Making Sense of Tantric Buddhism: History, Semiology & Transgression in the Indian Traditions

SC, 313 pages, New York 2014, new

Part 1: Historiography:
Origins, Religion, and the Origin of Tantrism
Narrating Tantric Buddhism
Going Native: Traditional historiography of Tantric Buddhism

Part 2:
The Semiology of Transgression
The Practice ofIndian Tantric Buddhism
Tantric Buddhis Transgression in context

 

Making Sense of Tantric Buddhism fundamentally rethinks the nature of the transgressive theories and practices of the Buddhist Tantric traditions, challenging the notion that the Tantras were "marginal" or primitive and situating them instead—both ideologically and institutionally—within larger trends in mainstream Buddhist and Indian culture.

Critically surveying prior scholarship, Wedemeyer exposes the fallacies of attributing Tantric transgression to either the passions of lusty monks, primitive tribal rites, or slavish imitation of Saiva traditions. Through comparative analysis of modern historical narratives—that depict Tantrism as a degenerate form of Buddhism, a primal religious undercurrent, or medieval ritualism—he likewise demonstrates these to be stock patterns in the European historical imagination.

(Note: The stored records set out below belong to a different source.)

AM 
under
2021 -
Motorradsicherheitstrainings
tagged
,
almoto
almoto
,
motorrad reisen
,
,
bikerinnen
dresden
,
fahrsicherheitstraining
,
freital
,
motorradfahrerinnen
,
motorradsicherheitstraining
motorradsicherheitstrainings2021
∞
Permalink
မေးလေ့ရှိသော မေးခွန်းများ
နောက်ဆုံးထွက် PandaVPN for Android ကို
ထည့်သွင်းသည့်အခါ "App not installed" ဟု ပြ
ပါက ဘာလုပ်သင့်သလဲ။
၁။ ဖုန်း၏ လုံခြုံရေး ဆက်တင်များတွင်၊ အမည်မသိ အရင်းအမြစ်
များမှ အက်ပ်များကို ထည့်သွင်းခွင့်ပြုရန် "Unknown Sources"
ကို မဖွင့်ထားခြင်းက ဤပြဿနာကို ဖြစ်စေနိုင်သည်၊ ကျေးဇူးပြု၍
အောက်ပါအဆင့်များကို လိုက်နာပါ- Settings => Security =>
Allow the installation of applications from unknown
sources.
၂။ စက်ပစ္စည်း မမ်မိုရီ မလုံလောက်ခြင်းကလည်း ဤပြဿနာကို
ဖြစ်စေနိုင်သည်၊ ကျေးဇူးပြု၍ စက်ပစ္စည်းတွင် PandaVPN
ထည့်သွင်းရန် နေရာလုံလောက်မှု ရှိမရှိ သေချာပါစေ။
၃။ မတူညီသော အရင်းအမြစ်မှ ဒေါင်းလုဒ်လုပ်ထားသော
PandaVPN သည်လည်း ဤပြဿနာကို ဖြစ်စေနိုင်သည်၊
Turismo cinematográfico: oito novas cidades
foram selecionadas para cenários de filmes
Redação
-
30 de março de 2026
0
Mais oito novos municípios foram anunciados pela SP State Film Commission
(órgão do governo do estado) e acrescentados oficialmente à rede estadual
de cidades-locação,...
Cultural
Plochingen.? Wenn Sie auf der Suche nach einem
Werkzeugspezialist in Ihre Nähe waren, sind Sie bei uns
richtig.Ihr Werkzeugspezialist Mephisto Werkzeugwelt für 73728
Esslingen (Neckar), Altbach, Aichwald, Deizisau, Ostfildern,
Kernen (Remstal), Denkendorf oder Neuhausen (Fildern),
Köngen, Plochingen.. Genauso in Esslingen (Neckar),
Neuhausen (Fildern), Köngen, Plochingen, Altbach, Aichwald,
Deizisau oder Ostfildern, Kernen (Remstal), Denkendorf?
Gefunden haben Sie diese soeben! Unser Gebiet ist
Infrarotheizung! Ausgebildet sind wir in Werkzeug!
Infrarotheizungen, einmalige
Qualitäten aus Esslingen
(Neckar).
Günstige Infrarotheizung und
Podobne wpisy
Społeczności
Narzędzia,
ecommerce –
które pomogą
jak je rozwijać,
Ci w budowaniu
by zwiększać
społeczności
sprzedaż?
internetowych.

Through close analysis of primary sources, Wedemeyer reveals the lived world of Tantric Buddhism as largely continuous with the Indian religious mainstream and deploys contemporary methods of semiotic and structural analysis to make sense of its seemingly repellent and immoral injunctions. Innovative, semiological readings of the influential Guhyasamaja Tantra underscore the text's overriding concern with purity, pollution, and transcendent insight—issues shared by all Indic religions—and a large-scale, quantitative study of Tantric literature shows its radical antinomianism to be a highly managed ritual observance restricted to a sacerdotal elite. These insights into Tantric scripture and ritual clarify the continuities between South Asian Tantrism and broader currents in Indian religion, illustrating how thoroughly these "radical" communities were integrated into the intellectual, institutional, and social structures of South Asian Buddhism.

Christian K. Wedemeyer is associate professor of the history of religions at the University of Chicago Divinity School and in the Department of South Asian Languages and Civilizations. He is the translator and editor of Aryadeva's Lamp That Integrates the Practices: The Gradual Path of Vajrayana Buddhism According to the Esoteric Community Noble Tradition, and his research concerns the history and literature of Buddhism in Southern Asia and Tibet.